Sunday, July 14, 2024

Wall Street steadies after selloff as a relaxing bond market offers some oxygen

by BIZ Magazine

Wall Street is holding steadier Wednesday after the bond market relaxed its vise a bit on the stock market.

The S&P 500 was 0.4% higher in early trading, coming off a 1.4% tumble that had sent it to its lowest level in four months. The Dow Jones Industrial Average added 51 points, or 0.2%, a day after wiping out its gains for the year so far. The Nasdaq composite was 0.7% higher, as of 9:40 a.m. Eastern time.

Stocks have struggled since the end of July as Treasury yields in the bond market soar to their highest levels in more than a decade. The high yields undercut stock prices by pulling investment dollars away from stocks and into bonds. They also crimp corporate profits by making borrowing more expensive.

The yield on the 10-year Treasury, which is the centerpiece of the bond market, pulled back from its highest level since 2007, down to 4.74% from 4.80% late Tuesday. Shorter- and longer-term yields also eased to offer more oxygen to the stock market.

Yields fell after a report indicated hiring by employers outside the government was weaker last month than expected. On Wall Street currently, the hope is for a cooling job market because that may mean less upward pressure on inflation. That in turn could convince the Federal Reserve to take it easier on interest rates.

The Fed has hiked its main interest rate to the highest level since 2001 and indicated it will keep rates higher next year than it had earlier expected. Traders on Wall Street have been coming around to the Fed’s predictions that it will keep rates high for longer, which is why Treasury yields have snapped so much higher.
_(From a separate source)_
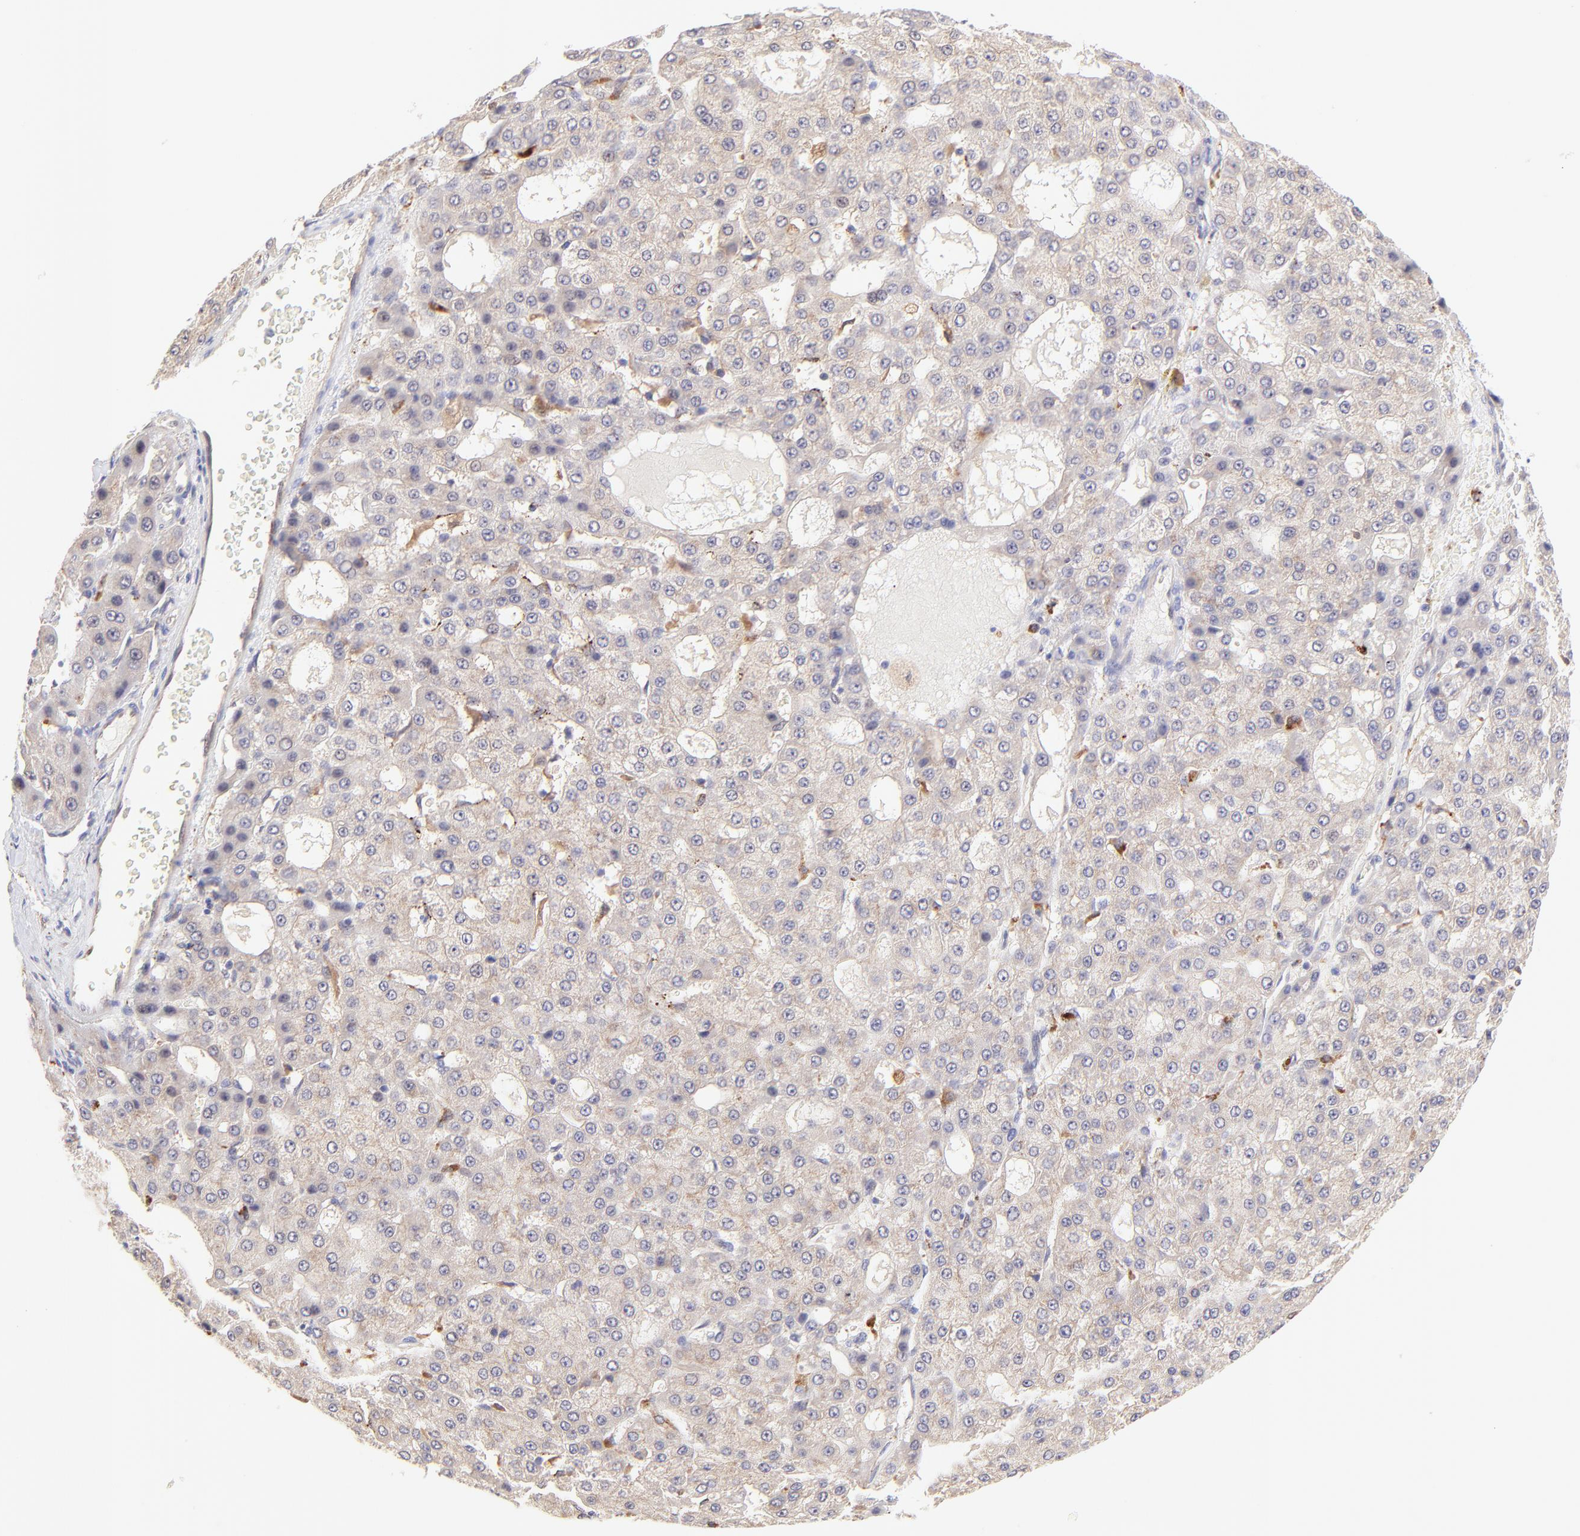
{"staining": {"intensity": "weak", "quantity": ">75%", "location": "cytoplasmic/membranous"}, "tissue": "liver cancer", "cell_type": "Tumor cells", "image_type": "cancer", "snomed": [{"axis": "morphology", "description": "Carcinoma, Hepatocellular, NOS"}, {"axis": "topography", "description": "Liver"}], "caption": "The immunohistochemical stain labels weak cytoplasmic/membranous expression in tumor cells of liver cancer (hepatocellular carcinoma) tissue.", "gene": "HYAL1", "patient": {"sex": "male", "age": 47}}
The Fed is paying particular attention to the job market because too much strength there could drive wages for workers much higher, which it fears could keep inflation well above its target of 2%.
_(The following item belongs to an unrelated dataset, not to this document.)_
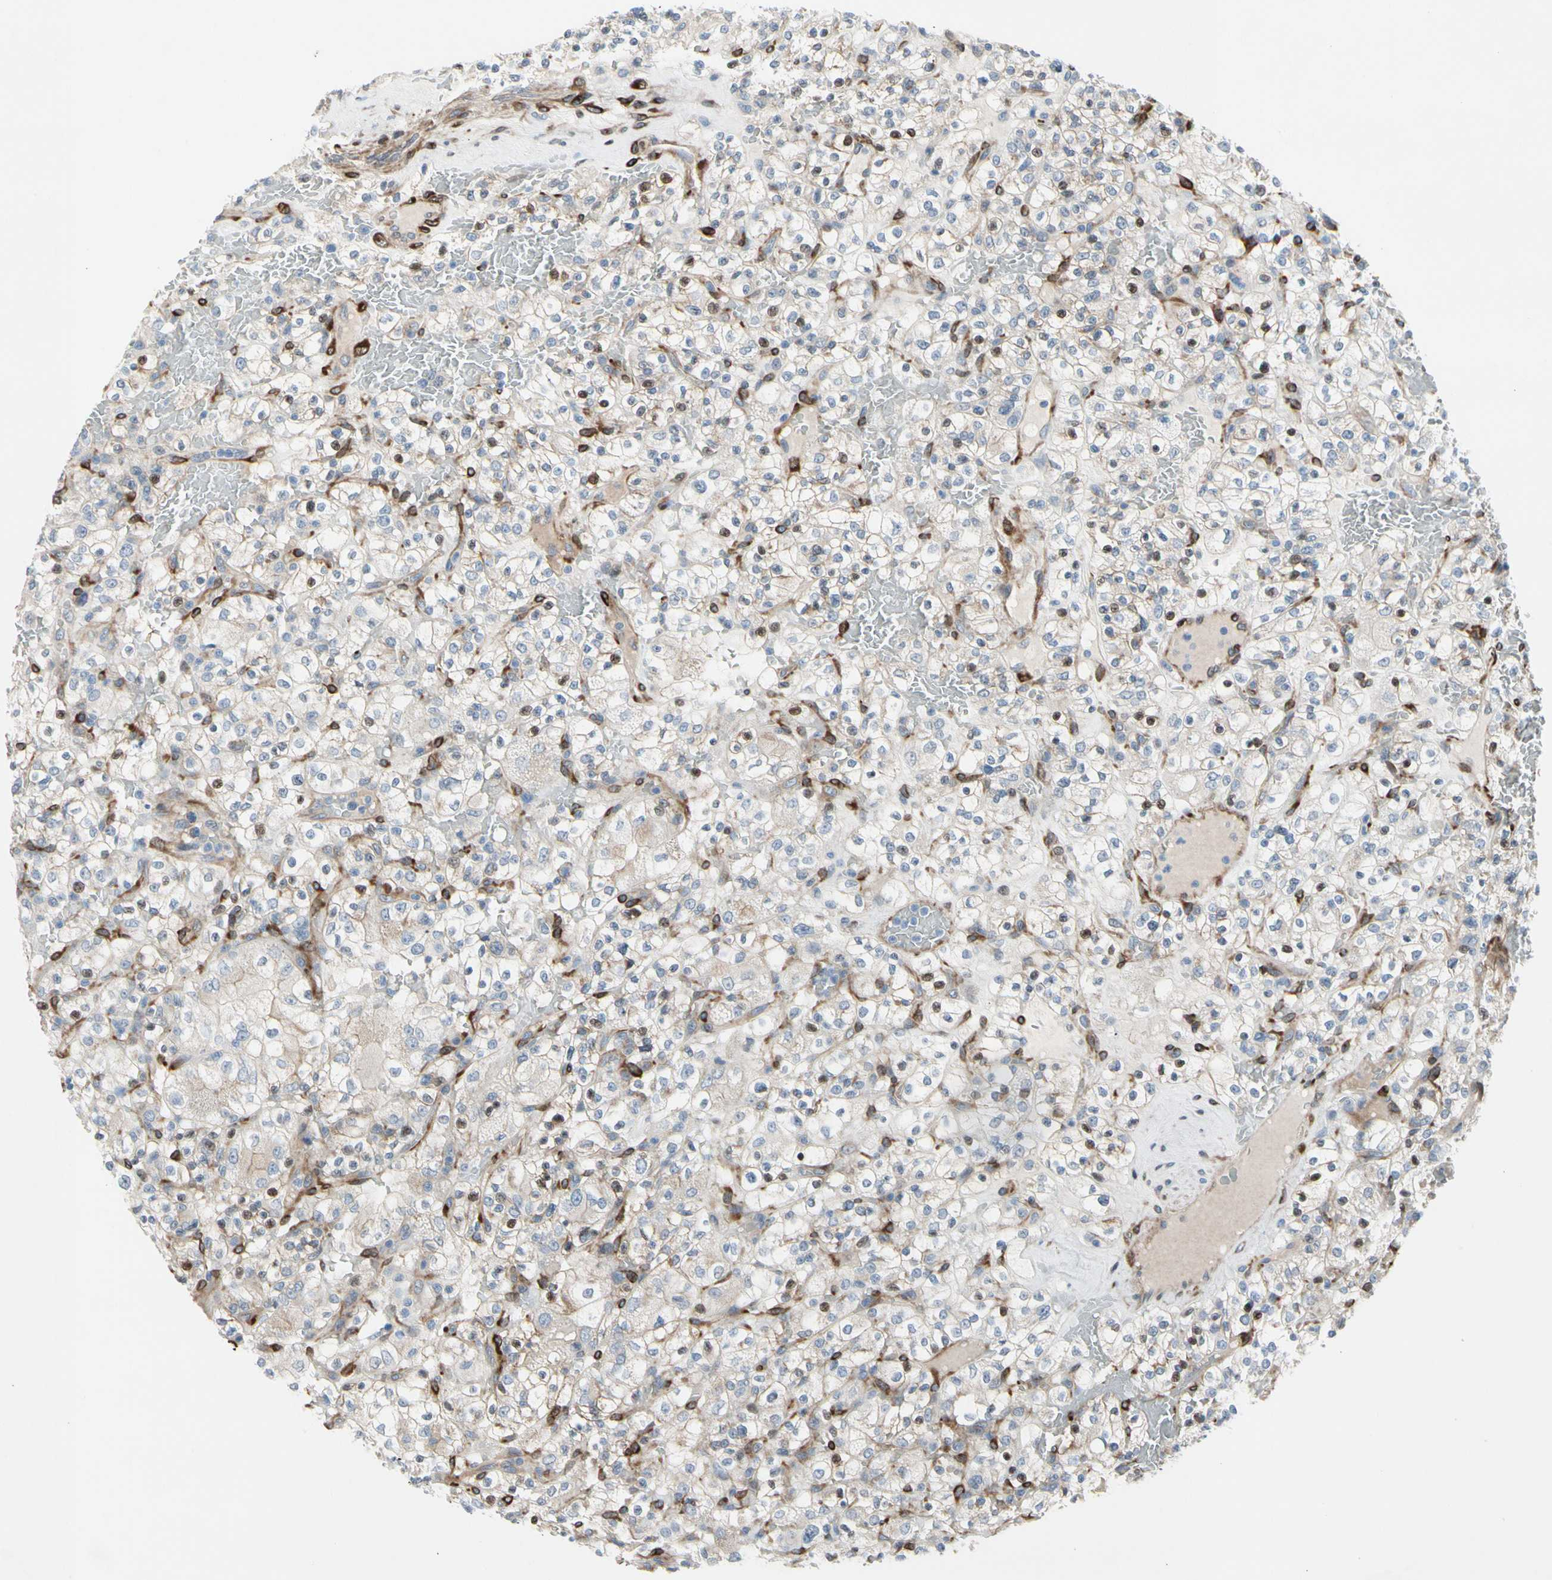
{"staining": {"intensity": "moderate", "quantity": "<25%", "location": "cytoplasmic/membranous"}, "tissue": "renal cancer", "cell_type": "Tumor cells", "image_type": "cancer", "snomed": [{"axis": "morphology", "description": "Normal tissue, NOS"}, {"axis": "morphology", "description": "Adenocarcinoma, NOS"}, {"axis": "topography", "description": "Kidney"}], "caption": "Tumor cells reveal moderate cytoplasmic/membranous staining in approximately <25% of cells in renal adenocarcinoma. (Stains: DAB in brown, nuclei in blue, Microscopy: brightfield microscopy at high magnification).", "gene": "MAP2", "patient": {"sex": "female", "age": 72}}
Wednesday’s report from ADP suggested private employers added 89,000 jobs last month, a much sharper slowdown in hiring than the 140,000 that economists expected.

The report doesn’t have a perfect track record in predicting what the more comprehensive jobs report from the U.S. government says. That will arrive on Friday.

But “if Friday’s report also shows the labor market is cooling, stock investors may worry a little less about indefinitely higher interest rates,” said Mike Loewengart, head of model portfolio construction at Morgan Stanley Global Investment Office.

Oil prices also eased Wednesday to take some heat off inflation. Benchmark U.S. crude fell 2.9% to $86.68 per barrel. It’s been pulling back since topping $93 last week. Brent crude, the international standard, lost 2.2% to $88.89.

Prices for crude have been generally charging higher from $70 during the summer following announcements of cuts to production by some oil-producing countries.

Wall Street is also absorbing the ouster of Kevin McCarthy as the speaker of the House of Representatives. The unprecedented move to remove a speaker from the position likely doesn’t change much in the short term, with funding for the U.S. government set until Nov. 17.

“That said, a leadership vacuum in the House raises the odds of a government shutdown when the current funding extension expires,” according to economists at Goldman Sachs.

A shutdown would likely drag on the U.S. economy, raising the risk of a recession, though financial markets have mostly managed relatively well through past shutdowns.

In markets abroad, stock indexes were modestly higher in much of Europe.

Asian stocks tumbled more, coming off the prior day’s sharp losses from Wall Street. Tokyo’s Nikkei 225 index sank 2.3%, South Korea’s Kospi dropped 2.4% and Hong Kong’s Hang Seng skidded 0.8%.